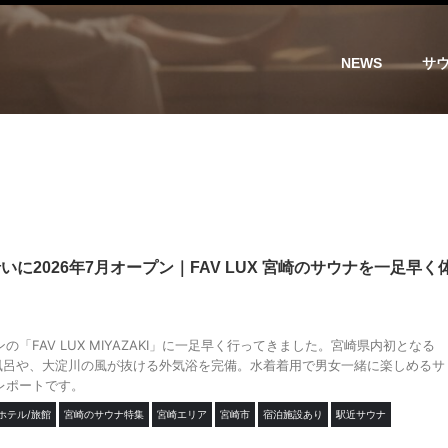
NEWS
サ
に2026年7月オープン｜FAV LUX 宮崎のサウナを一足早く
ンの「FAV LUX MIYAZAKI」に一足早く行ってきました。宮崎県内初となる
風呂や、大淀川の風が抜ける外気浴を完備。水着着用で男女一緒に楽しめるサ
レポートです。
ホテル/旅館
宮崎のサウナ特集
宮崎エリア
宮崎市
宿泊施設あり
駅近サウナ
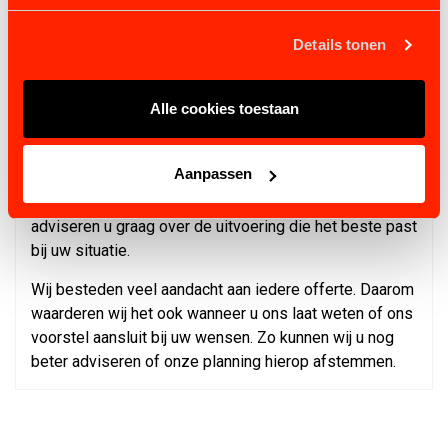
✔ Voorbereid voor automatische beregening.
✔ Thermisch verzinkt volgens NEN-EN-ISO 1461.
Details tonen
✔ Geschikt voor jarenlang dagelijks gebruik.
✔ Eenvoudig zelf te monteren.
Alle cookies toestaan
Vraag vrijblijvend een offerte aan
Wilt u meer weten over de mogelijkheden van de Q-
Aanpassen
Line Basic stapmolen of een vrijblijvende offerte
ontvangen? Neem gerust contact met ons op. Wij
adviseren u graag over de uitvoering die het beste past
bij uw situatie.
Wij besteden veel aandacht aan iedere offerte. Daarom
waarderen wij het ook wanneer u ons laat weten of ons
voorstel aansluit bij uw wensen. Zo kunnen wij u nog
beter adviseren of onze planning hierop afstemmen.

> [Work request]: Reproduce every line of text in the material above exactly as it appears, in the same order, and leave the pictures out of your answer.

> [Reply to the task]:
NEWS
サ
に2026年7月オープン｜FAV LUX 宮崎のサウナを一足早く
ンの「FAV LUX MIYAZAKI」に一足早く行ってきました。宮崎県内初となる
風呂や、大淀川の風が抜ける外気浴を完備。水着着用で男女一緒に楽しめるサ
レポートです。
ホテル/旅館
宮崎のサウナ特集
宮崎エリア
宮崎市
宿泊施設あり
駅近サウナ
✔ Voorbereid voor automatische beregening.
✔ Thermisch verzinkt volgens NEN-EN-ISO 1461.
Details tonen
✔ Geschikt voor jarenlang dagelijks gebruik.
✔ Eenvoudig zelf te monteren.
Alle cookies toestaan
Vraag vrijblijvend een offerte aan
Wilt u meer weten over de mogelijkheden van de Q-
Aanpassen
Line Basic stapmolen of een vrijblijvende offerte
ontvangen? Neem gerust contact met ons op. Wij
adviseren u graag over de uitvoering die het beste past
bij uw situatie.
Wij besteden veel aandacht aan iedere offerte. Daarom
waarderen wij het ook wanneer u ons laat weten of ons
voorstel aansluit bij uw wensen. Zo kunnen wij u nog
beter adviseren of onze planning hierop afstemmen.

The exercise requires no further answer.